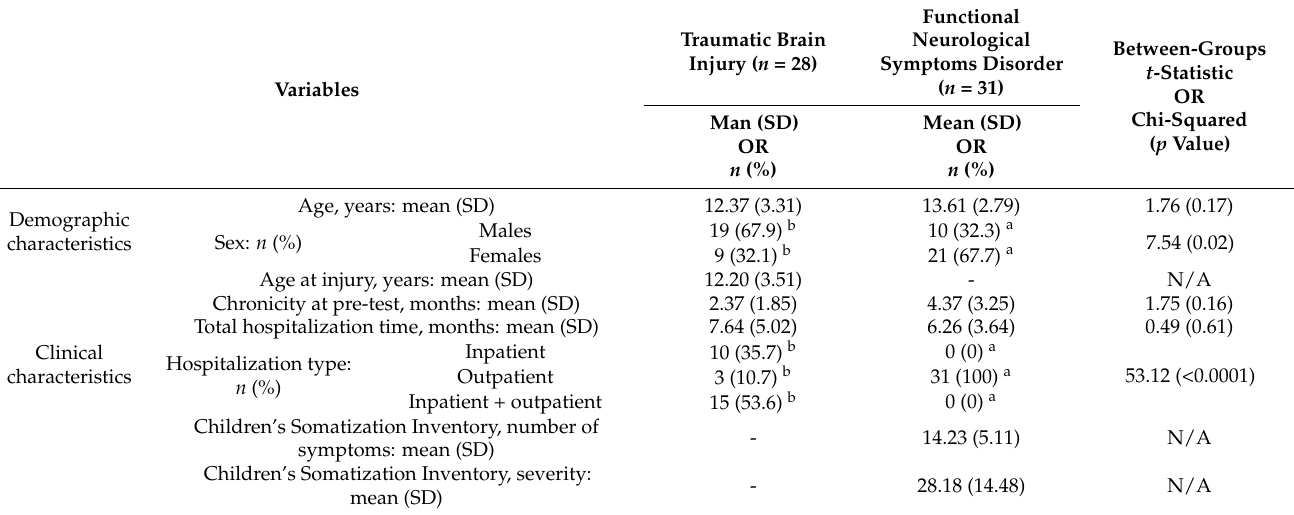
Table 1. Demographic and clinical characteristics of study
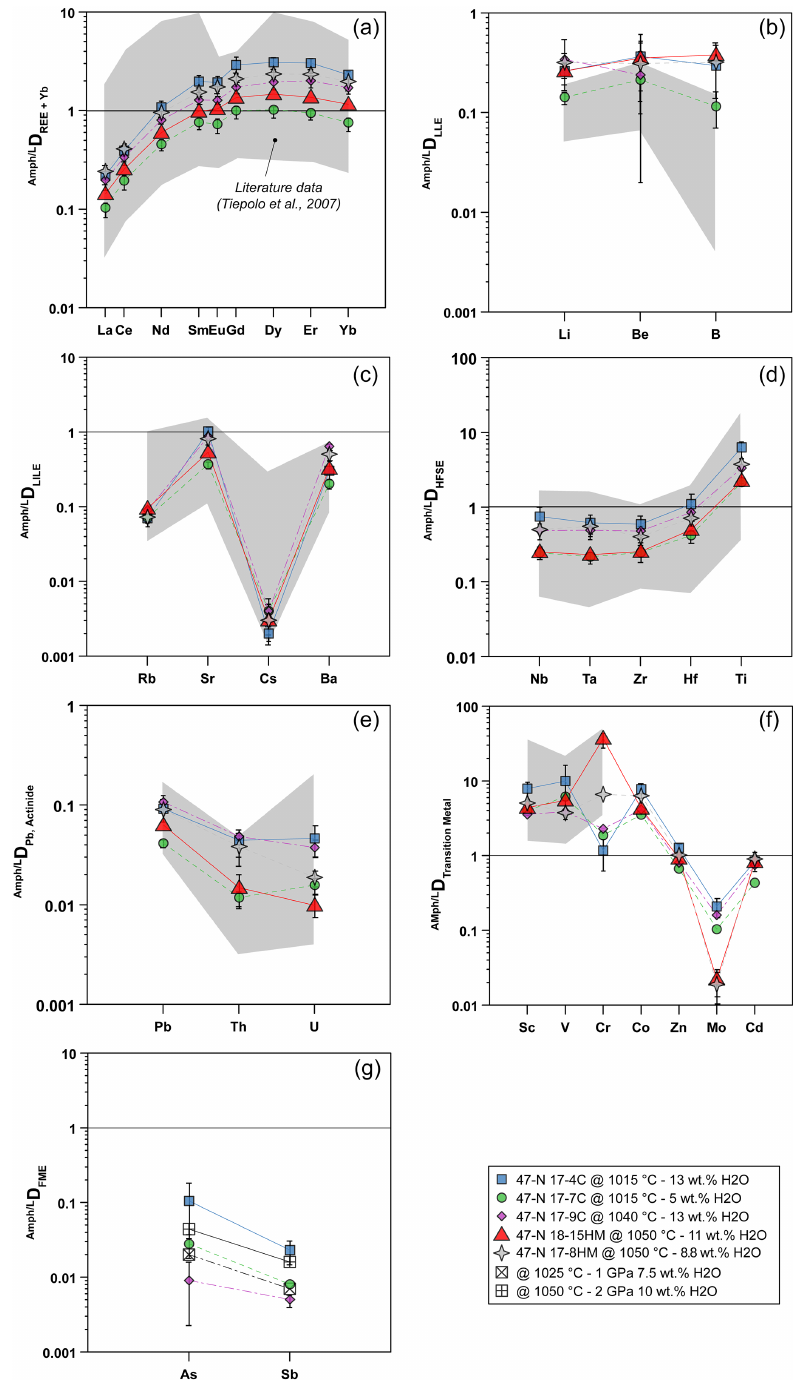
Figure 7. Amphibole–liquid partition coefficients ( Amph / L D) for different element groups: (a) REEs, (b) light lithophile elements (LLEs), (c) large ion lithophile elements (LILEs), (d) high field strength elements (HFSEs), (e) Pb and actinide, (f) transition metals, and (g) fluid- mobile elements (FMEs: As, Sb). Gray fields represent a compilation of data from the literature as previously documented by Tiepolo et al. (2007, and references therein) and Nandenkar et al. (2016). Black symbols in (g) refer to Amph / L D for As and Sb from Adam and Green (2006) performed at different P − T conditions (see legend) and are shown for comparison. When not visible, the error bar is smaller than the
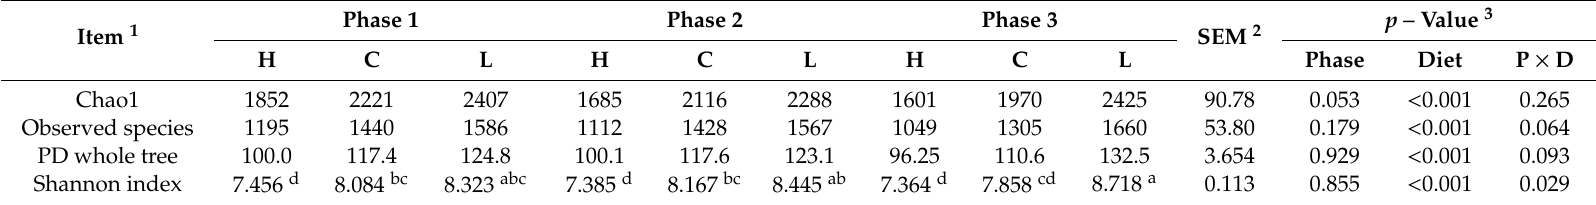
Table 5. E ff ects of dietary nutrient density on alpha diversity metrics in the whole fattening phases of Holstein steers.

* Your assignment:
Without changing a word, retype the data above and omit its pictures.

* Solution:
Table 1. Demographic and clinical characteristics of study
Figure 7. Amphibole–liquid partition coefficients ( Amph / L D) for different element groups: (a) REEs, (b) light lithophile elements (LLEs), (c) large ion lithophile elements (LILEs), (d) high field strength elements (HFSEs), (e) Pb and actinide, (f) transition metals, and (g) fluid- mobile elements (FMEs: As, Sb). Gray fields represent a compilation of data from the literature as previously documented by Tiepolo et al. (2007, and references therein) and Nandenkar et al. (2016). Black symbols in (g) refer to Amph / L D for As and Sb from Adam and Green (2006) performed at different P − T conditions (see legend) and are shown for comparison. When not visible, the error bar is smaller than the
Table 5. E ff ects of dietary nutrient density on alpha diversity metrics in the whole fattening phases of Holstein steers.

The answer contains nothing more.